2001 Camry 2.2 acceleration hesitation & jerking

I hope someone can help guide me in the correct direction… money is tight, so I cannot afford to start indiscriminately replacing parts.

I drive a 2001 Toyota Camry LE, 2.2 4 cylinder. It has about 206k miles on it… About 2 months ago I started to feel slight hesitation when I was driving…. It was so slight I wasn’t sure if it was happening or not. Recently the hesitation has become much worse… typically it will hesitate and jerk when I try to accelerate from slow speeds… this primarily happens when the car is cold. It will also jerk and hesitate when I am cruising at a fixed speed. If I step on the gas, the jerking stops.

Here are known issues and recent work I have had done… in November I replaced my complete exhaust system myself, including the downstream oxygen sensor. The cat is now bad and it will rattle. I had a mechanic replace my water pump, timing belt and all pulleys and tensioners associated with it about 2 weeks ago. The hesitation predated this problem.

About 5 years ago I replaced my own plugs and wires… when I did this; I noticed oil on one plug. This was for the cylinder closest to the driver’s side. I never noticed any issues with the performance of my car related to the oil, and I do not burn through much… perhaps a quart every 2 months. About a week ago I replaced my plugs and noticed the oil again. I do not know if this relates to my hesitation problem or not. I also filled my tank and used a container of injector cleaner, thinking perhaps a clogged injector was causing the problem.

The problem still exists.

Now I am thinking it might be one of two problems… either a defective ignition coil or a bad throttle position sensor. Yesterday I borrowed a code reader… it told me I had “long fuel trim in bank 1”.

Can someone please give me their thoughts? I really cannot afford to dump a lot of money into my car.

Thank you,
Matt

what was the code number?

P0420 – it’s listed twice… once as that and once as pending.

P0420 Toyota - Catalyst System Efficiency Below Threshold Bank 1

found online:
As the code description implies the P0420 code means that the vehicle’s control module has detected that the three-way catalytic converter is not working properly (is not as efficient as the factory is expecting). Replacing the oxygen (O2) sensors may sometimes fix the code, but in most cases the catalytic convert needs to be replaced to fix the problem.

I know I have a bad cat… but could the bad cat cause these problems?

yes, those are consistent with a clogged cat.

ok, thanks.

Could you give the actual DTC for the “long fuel trim in bank 1”?

I am wondering if you have air leaking into the exhaust manifold ahead of Sensor 1 Bank 1, i.e. the upstream O2 sensor.

There was another person here who had similar symptoms. I think her car was a Toyota too. At last report as I recall she had solved the problem by a shop cleaning the fuel injection system.

There’s many other things that could cause this symptom. But if the fuel injectors are a little clogged this symptom can result. When clogged they have a difficult time regulating the amount of fuel injected at low fuel usage. Like a garden hose nozzle that is clogged, it will work ok at full force, but does weird things, sprays every which way, if you adjust it to spray a trickle.

But before deciding one path or another, as mentioned above, post the diagnostic codes stored in the ECM memory.

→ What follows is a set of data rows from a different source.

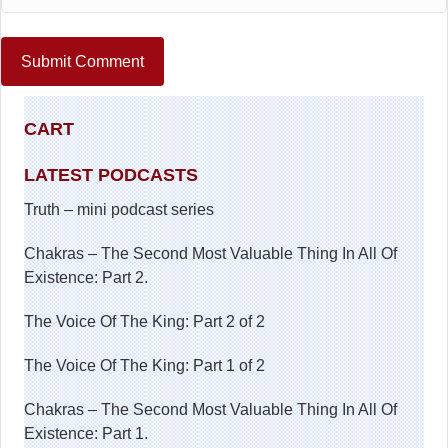
CART
LATEST PODCASTS
Truth – mini podcast series
Chakras – The Second Most Valuable Thing In All Of
Existence: Part 2.
The Voice Of The King: Part 2 of 2
The Voice Of The King: Part 1 of 2
Chakras – The Second Most Valuable Thing In All Of
Existence: Part 1.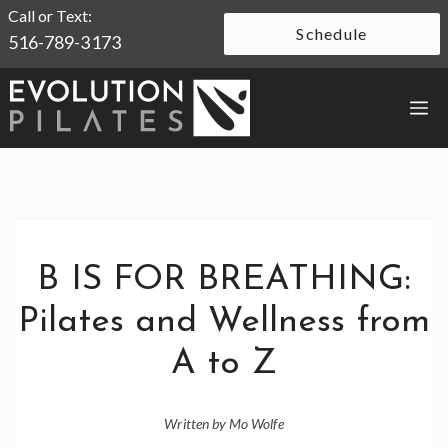
Skip
Call or Text:
Schedule
516-789-3173
to
content
M
B IS FOR BREATHING:
Pilates and Wellness from
A to Z
Written by Mo Wolfe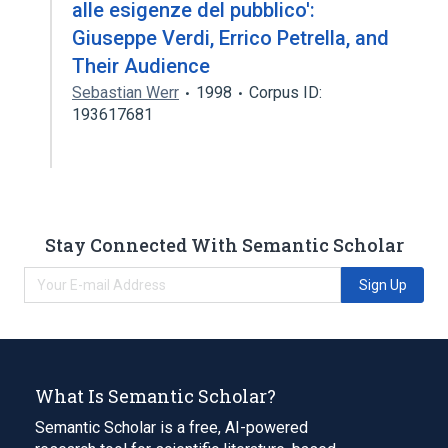
alle esigenze del pubblico':
Giuseppe Verdi, Errico Petrella, and
Their Audience
Sebastian Werr
1998
Corpus ID:
193617681
Stay Connected With Semantic Scholar
Sign Up
What Is Semantic Scholar?
Semantic Scholar is a free, AI-powered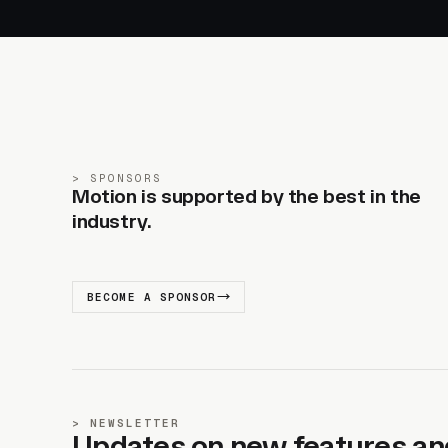
SPONSORS
Motion is supported by the best in the
industry.
BECOME A SPONSOR
NEWSLETTER
Updates on new features an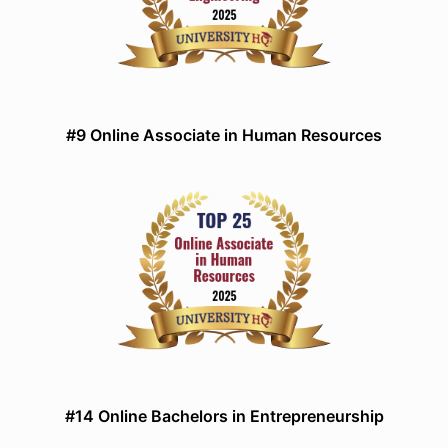
#9 Online Associate in Human Resources
#14 Online Bachelors in Entrepreneurship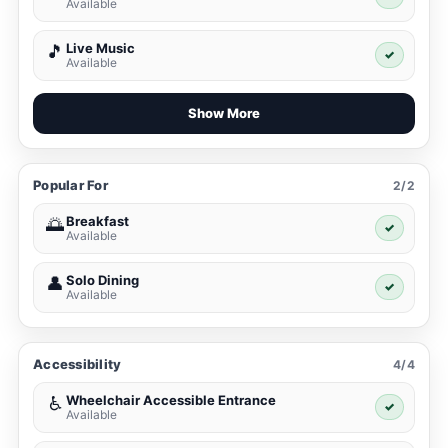
Available
Live Music
🎵
✓
Available
Show More
Popular For
2/2
Breakfast
🌅
✓
Available
Solo Dining
👤
✓
Available
Accessibility
4/4
Wheelchair Accessible Entrance
♿
✓
Available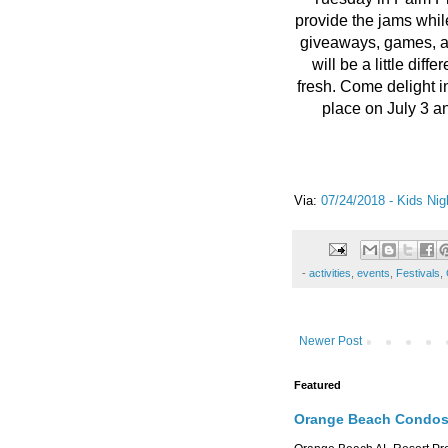
provide the jams while
giveaways, games, 
will be a little dif
fresh. Come delight i
place on July 3 
Via:
07/24/2018 - Kids Nig
-
activities
,
events
,
Festivals
,
Newer Post
Featured
Orange Beach Condos 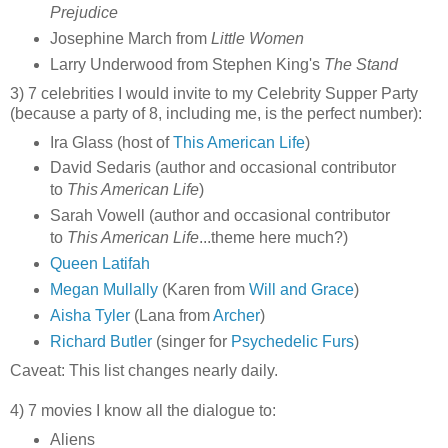
Prejudice
Josephine March from
Little Women
Larry Underwood from Stephen King's
The Stand
3) 7 celebrities I would invite to my Celebrity Supper Party
(because a party of 8, including me, is the perfect number):
Ira Glass (host of
This American Life
)
David Sedaris (author and occasional contributor
to
This American Life
)
Sarah Vowell (author and occasional contributor
to
This American Life
...theme here much?)
Queen Latifah
Megan Mullally
(Karen from
Will and Grace
)
Aisha Tyler
(Lana from
Archer
)
Richard Butler
(singer for
Psychedelic Furs
)
Caveat: This list changes nearly daily.
4) 7 movies I know all the dialogue to:
Aliens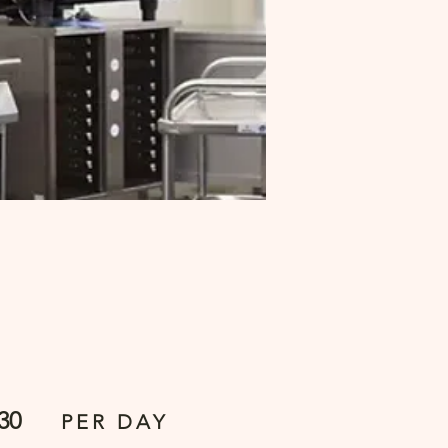
30
PER DAY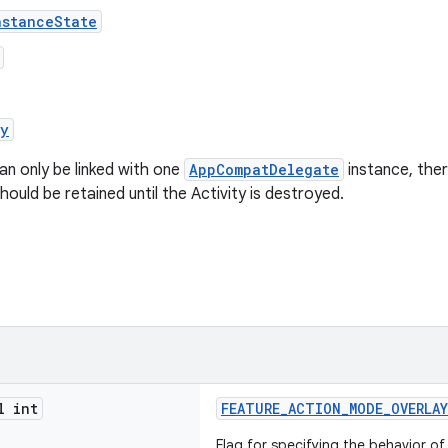
nstanceState
oy
an only be linked with one
AppCompatDelegate
instance, the
hould be retained until the Activity is destroyed.
l int
FEATURE_ACTION_MODE_OVERLAY
Flag for specifying the behavior o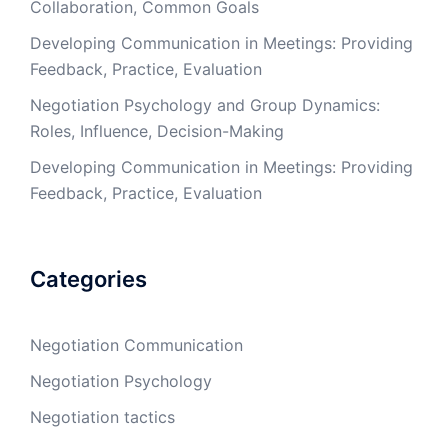
Collaboration, Common Goals
Developing Communication in Meetings: Providing
Feedback, Practice, Evaluation
Negotiation Psychology and Group Dynamics:
Roles, Influence, Decision-Making
Developing Communication in Meetings: Providing
Feedback, Practice, Evaluation
Categories
Negotiation Communication
Negotiation Psychology
Negotiation tactics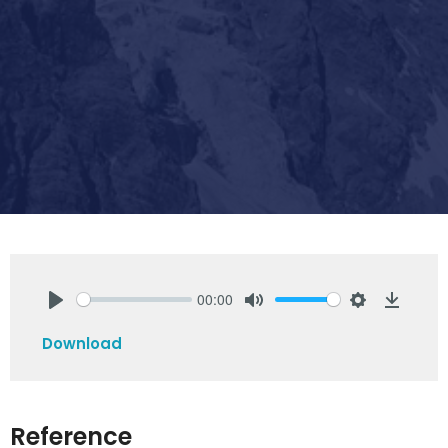
00:00
Play
Mute
Settings
Downlo
Download
Reference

Long term fuel trim isn’t usually a code for a problem. It is a feature that allows the code reader to read the ECM’s long term fuel trim measurement. The ECM expects for given condition a certain amount of gas needs to be injected. The LTFT parameter is how the expected amount differs from what it actually needs to inject based on the O2 sensor reading. If an injector is clogged, it will think it is injecting more than it actually is with each injector pulse, so the O2 sensor will read “lean”, and the ECM will have to inject more gas. It will that register extra gas beyond expectation to meet the O2 sensor as a LTFT measurement.

Edit: Unless you drive a lot of miles per month, having to add a quart of oil every two months isn’t the norm. You have some kind of oil usage or leak problem going on too.